- WHAT TO DO -
Reproduce every one of the records below, substituting "graph" for "chart" and leaving all other text unchanged. Omit the pictures from your answer.

- STUDY MATERIAL -

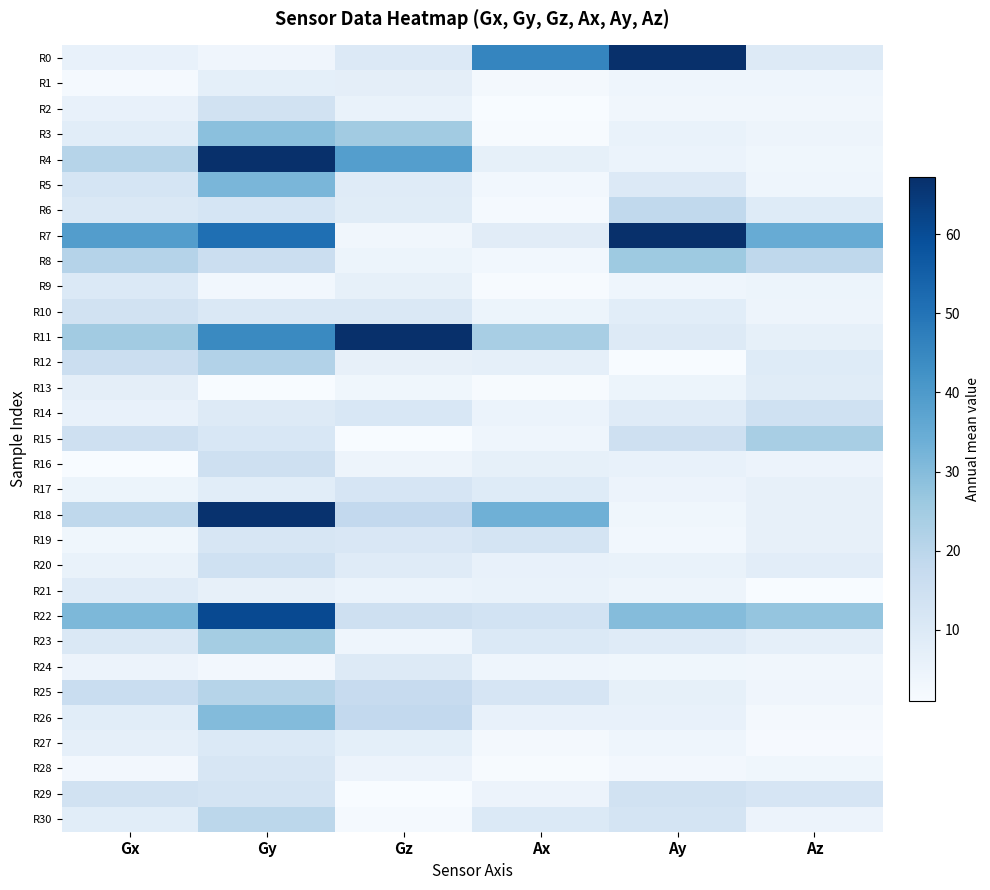

Reading left to right, list all the values displayed in this chart.

R0: Gx=6.0	Gy=3.8	Gz=10.0	Ax=45.5	Ay=354.5	Az=9.8
R1: Gx=1.9	Gy=7.2	Gz=7.3	Ax=2.6	Ay=4.0	Az=3.9
R2: Gx=5.9	Gy=13.7	Gz=5.5	Ax=0.3	Ay=3.3	Az=3.3
R3: Gx=8.1	Gy=29.0	Gz=25.0	Ax=1.4	Ay=5.7	Az=4.4
R4: Gx=20.9	Gy=88.8	Gz=38.7	Ax=6.6	Ay=5.1	Az=3.5
R5: Gx=12.3	Gy=31.6	Gz=9.0	Ax=2.9	Ay=10.0	Az=4.1
R6: Gx=10.8	Gy=12.4	Gz=8.7	Ax=1.9	Ay=18.5	Az=9.2
R7: Gx=39.0	Gy=51.0	Gz=3.3	Ax=8.4	Ay=72.3	Az=34.7
R8: Gx=21.1	Gy=16.0	Gz=4.4	Ax=3.0	Ay=25.8	Az=18.9
R9: Gx=10.2	Gy=3.1	Gz=6.7	Ax=1.4	Ay=4.1	Az=4.6
R10: Gx=13.8	Gy=10.5	Gz=10.7	Ax=4.4	Ay=8.2	Az=4.2
R11: Gx=24.9	Gy=44.5	Gz=68.8	Ax=23.6	Ay=9.8	Az=6.6
R12: Gx=15.8	Gy=21.7	Gz=6.5	Ax=6.9	Ay=1.1	Az=9.2
R13: Gx=7.5	Gy=1.0	Gz=3.5	Ax=1.3	Ay=4.5	Az=8.6
R14: Gx=5.8	Gy=9.7	Gz=11.3	Ax=5.2	Ay=8.9	Az=14.5
R15: Gx=15.0	Gy=11.3	Gz=0.6	Ax=4.0	Ay=14.9	Az=23.6
R16: Gx=1.1	Gy=14.8	Gz=4.2	Ax=6.7	Ay=6.1	Az=4.7
R17: Gx=4.5	Gy=8.2	Gz=12.1	Ax=9.3	Ay=4.8	Az=6.3
R18: Gx=19.1	Gy=66.6	Gz=18.3	Ax=33.4	Ay=3.4	Az=6.2
R19: Gx=3.4	Gy=11.6	Gz=11.1	Ax=12.7	Ay=3.0	Az=6.3
R20: Gx=5.7	Gy=14.4	Gz=8.9	Ax=6.0	Ay=5.7	Az=7.9
R21: Gx=9.0	Gy=6.5	Gz=5.2	Ax=5.5	Ay=4.2	Az=1.1
R22: Gx=31.2	Gy=60.6	Gz=14.7	Ax=13.3	Ay=29.8	Az=27.3
R23: Gx=10.5	Gy=24.5	Gz=4.1	Ax=10.2	Ay=8.8	Az=6.9
R24: Gx=4.8	Gy=2.8	Gz=9.6	Ax=4.0	Ay=3.5	Az=3.3
R25: Gx=16.5	Gy=20.9	Gz=17.2	Ax=12.2	Ay=6.6	Az=3.6
R26: Gx=8.2	Gy=30.1	Gz=18.2	Ax=5.8	Ay=5.9	Az=2.5
R27: Gx=6.8	Gy=10.3	Gz=7.1	Ax=2.2	Ay=4.1	Az=1.8
R28: Gx=2.8	Gy=11.8	Gz=4.7	Ax=1.5	Ay=2.8	Az=3.5
R29: Gx=13.6	Gy=12.8	Gz=0.6	Ax=4.8	Ay=13.5	Az=12.1
R30: Gx=8.2	Gy=19.6	Gz=1.9	Ax=10.2	Ay=12.7	Az=4.9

- REPLY TO THE TASK -
Reading left to right, list all the values displayed in this graph.

R0: Gx=6.0	Gy=3.8	Gz=10.0	Ax=45.5	Ay=354.5	Az=9.8
R1: Gx=1.9	Gy=7.2	Gz=7.3	Ax=2.6	Ay=4.0	Az=3.9
R2: Gx=5.9	Gy=13.7	Gz=5.5	Ax=0.3	Ay=3.3	Az=3.3
R3: Gx=8.1	Gy=29.0	Gz=25.0	Ax=1.4	Ay=5.7	Az=4.4
R4: Gx=20.9	Gy=88.8	Gz=38.7	Ax=6.6	Ay=5.1	Az=3.5
R5: Gx=12.3	Gy=31.6	Gz=9.0	Ax=2.9	Ay=10.0	Az=4.1
R6: Gx=10.8	Gy=12.4	Gz=8.7	Ax=1.9	Ay=18.5	Az=9.2
R7: Gx=39.0	Gy=51.0	Gz=3.3	Ax=8.4	Ay=72.3	Az=34.7
R8: Gx=21.1	Gy=16.0	Gz=4.4	Ax=3.0	Ay=25.8	Az=18.9
R9: Gx=10.2	Gy=3.1	Gz=6.7	Ax=1.4	Ay=4.1	Az=4.6
R10: Gx=13.8	Gy=10.5	Gz=10.7	Ax=4.4	Ay=8.2	Az=4.2
R11: Gx=24.9	Gy=44.5	Gz=68.8	Ax=23.6	Ay=9.8	Az=6.6
R12: Gx=15.8	Gy=21.7	Gz=6.5	Ax=6.9	Ay=1.1	Az=9.2
R13: Gx=7.5	Gy=1.0	Gz=3.5	Ax=1.3	Ay=4.5	Az=8.6
R14: Gx=5.8	Gy=9.7	Gz=11.3	Ax=5.2	Ay=8.9	Az=14.5
R15: Gx=15.0	Gy=11.3	Gz=0.6	Ax=4.0	Ay=14.9	Az=23.6
R16: Gx=1.1	Gy=14.8	Gz=4.2	Ax=6.7	Ay=6.1	Az=4.7
R17: Gx=4.5	Gy=8.2	Gz=12.1	Ax=9.3	Ay=4.8	Az=6.3
R18: Gx=19.1	Gy=66.6	Gz=18.3	Ax=33.4	Ay=3.4	Az=6.2
R19: Gx=3.4	Gy=11.6	Gz=11.1	Ax=12.7	Ay=3.0	Az=6.3
R20: Gx=5.7	Gy=14.4	Gz=8.9	Ax=6.0	Ay=5.7	Az=7.9
R21: Gx=9.0	Gy=6.5	Gz=5.2	Ax=5.5	Ay=4.2	Az=1.1
R22: Gx=31.2	Gy=60.6	Gz=14.7	Ax=13.3	Ay=29.8	Az=27.3
R23: Gx=10.5	Gy=24.5	Gz=4.1	Ax=10.2	Ay=8.8	Az=6.9
R24: Gx=4.8	Gy=2.8	Gz=9.6	Ax=4.0	Ay=3.5	Az=3.3
R25: Gx=16.5	Gy=20.9	Gz=17.2	Ax=12.2	Ay=6.6	Az=3.6
R26: Gx=8.2	Gy=30.1	Gz=18.2	Ax=5.8	Ay=5.9	Az=2.5
R27: Gx=6.8	Gy=10.3	Gz=7.1	Ax=2.2	Ay=4.1	Az=1.8
R28: Gx=2.8	Gy=11.8	Gz=4.7	Ax=1.5	Ay=2.8	Az=3.5
R29: Gx=13.6	Gy=12.8	Gz=0.6	Ax=4.8	Ay=13.5	Az=12.1
R30: Gx=8.2	Gy=19.6	Gz=1.9	Ax=10.2	Ay=12.7	Az=4.9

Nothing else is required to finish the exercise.